Each process has a signal set to describe which signals will be blocked when delivered to the process. All signals in the signal set will be blocked after being delivered to the process. The following are functions related to signal blocking:

#include <signal.h>int sigprocmask(int how, const sigset_t *set, sigset_t *oldset))；int sigpending(sigset_t *set));int sigsuspend(const sigset_t *mask))；

The sigprocmask () function can operate the signal set based on the parameter how. There are three main operations:

Parameter how	Current process Signal Set
SIG_BLOCK	Add the set signal to the signal set in the current blocked Signal set of the process
SIG_UNBLOCK	If the process blocking signal contains a signal from the set point to the signal set, the blocking of the signal is lifted.
SIG_SETMASK	Update the signal set to which the process blocking signal set points

Sigpending (sigset_t * set) obtains all signals that have been delivered to the process but are blocked, and returns results in the signal set pointing.

Sigsuspend (const sigset_t * mask) is used to temporarily replace the signal mask of the process with the mask before receiving a signal, and pause the process until the signal is received. After sigsuspend is returned, the signal mask before the call is restored.
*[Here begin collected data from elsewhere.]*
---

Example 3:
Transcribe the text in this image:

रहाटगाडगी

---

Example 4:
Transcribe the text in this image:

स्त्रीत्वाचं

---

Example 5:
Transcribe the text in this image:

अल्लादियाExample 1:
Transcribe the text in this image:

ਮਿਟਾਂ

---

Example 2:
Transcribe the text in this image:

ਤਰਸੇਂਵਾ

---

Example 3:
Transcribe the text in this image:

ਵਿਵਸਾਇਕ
After the signal processing function is complete, the process continues to run. The system always returns-1 and sets errno to EINTR.
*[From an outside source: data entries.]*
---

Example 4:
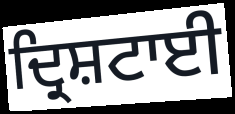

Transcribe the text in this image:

ਦ੍ਰਿਸ਼ਟਾਈ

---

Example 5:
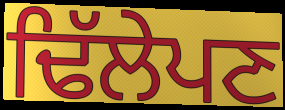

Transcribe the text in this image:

ਢਿੱਲੇਪਣ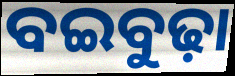
ବଇବୁଢ଼ାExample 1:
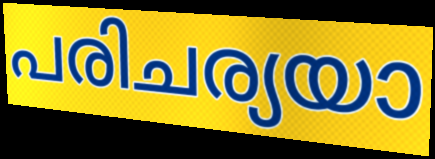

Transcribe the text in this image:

പരിചര്യയാ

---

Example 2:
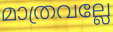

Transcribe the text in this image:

മാത്രവല്ലേ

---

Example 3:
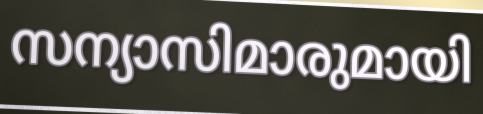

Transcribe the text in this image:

സന്യാസിമാരുമായി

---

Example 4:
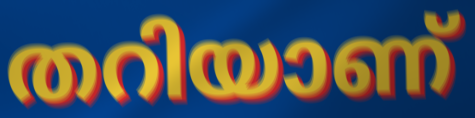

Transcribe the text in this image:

തറിയാണ്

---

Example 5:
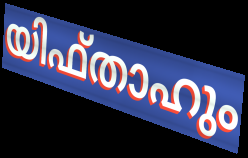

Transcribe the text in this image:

Appendix 1: Structure itimerval:

struct itimerval { struct timeval it_interval; /* next value */ struct timeval it_value; /* current value */ }; struct timeval { long tv_sec; /* seconds */ long tv_usec; /* microseconds */ };

Appendix 2: Descriptive description of the second parameter in the three-parameter signal processing function:

Siginfo_t {int si_signo;/* signal value, meaning for all signals */INT si_errno;/* errno value, meaning for all signals */INT si_code;/* signal generation reason, make sense to all signals */pid_t si_pid;/* process ID of the signal sending, make sense to the kill (2), real-time signal and sigchld */uid_t si_uid; /* real User ID of the sending signal process, which is meaningful to kill (2), real-time signal, and sigchld */INT si_status;/* exit status, which is meaningful to sigchld */clock_t si_utime; /* Time consumed by the user, meaningful to sigchld */clock_t si_stime;/* Time consumed by the kernel, meaningful to sigchld */sigval_t si_value;/* signal value, meaningful to all real-time, it is a joint data structure and can be an integer (indicated by si_int or a pointer indicated by si_ptr) */void * si_addr;/* memory address that triggers fault, it makes sense for sigill, sigfpe, SIGSEGV, and sigbus signals */INT si_band;/* it makes sense for sigpoll signals */INT si_fd;/* it makes sense for sigpoll signals */}

In fact, apart from the first three elements, other elements are organized in a consortium structure. In the consortium data structure, they are organized into different structures based on different signals. The meaning of a signal mentioned in the comment refers to the ability to access these domains in the signal processing function to obtain meaningful information related to the signal, however, a specific signal is only interested in specific information.